Material provided:
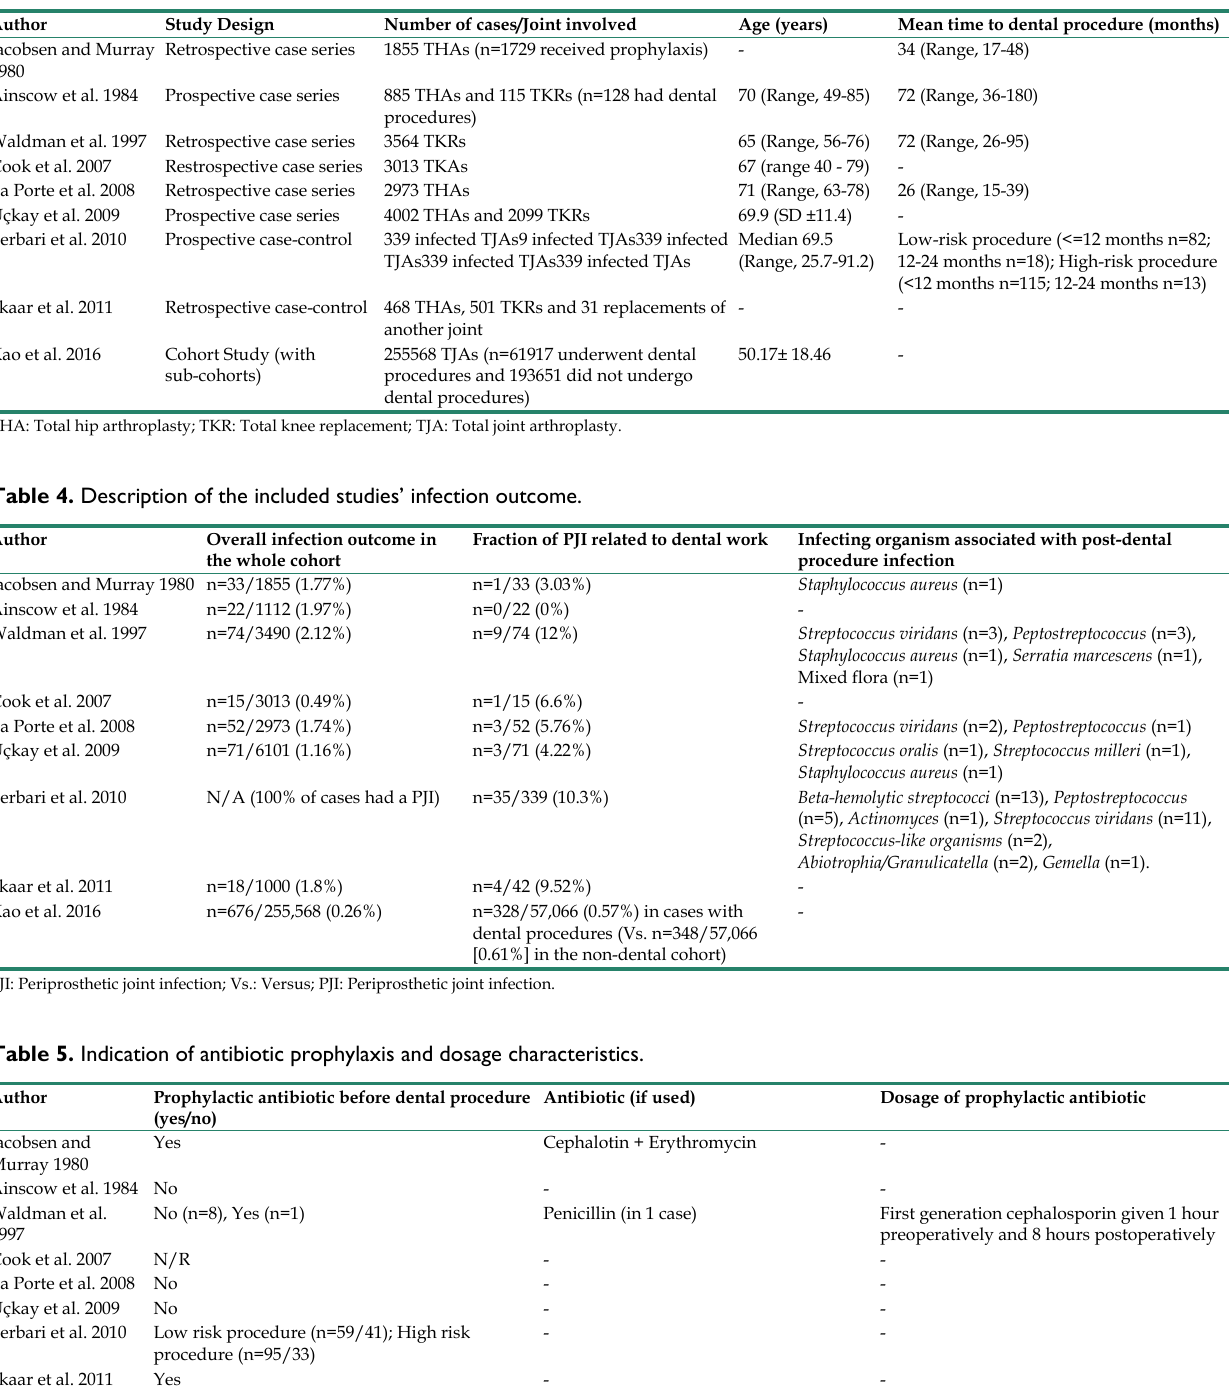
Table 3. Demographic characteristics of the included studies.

==

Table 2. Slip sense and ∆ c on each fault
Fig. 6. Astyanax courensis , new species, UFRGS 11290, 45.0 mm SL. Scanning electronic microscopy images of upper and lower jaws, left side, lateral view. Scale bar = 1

What is expected:
Reproduce every line of the records containing the string "Table".

Your solution:
Table 3. Demographic characteristics of the included studies.
Table 2. Slip sense and ∆ c on each fault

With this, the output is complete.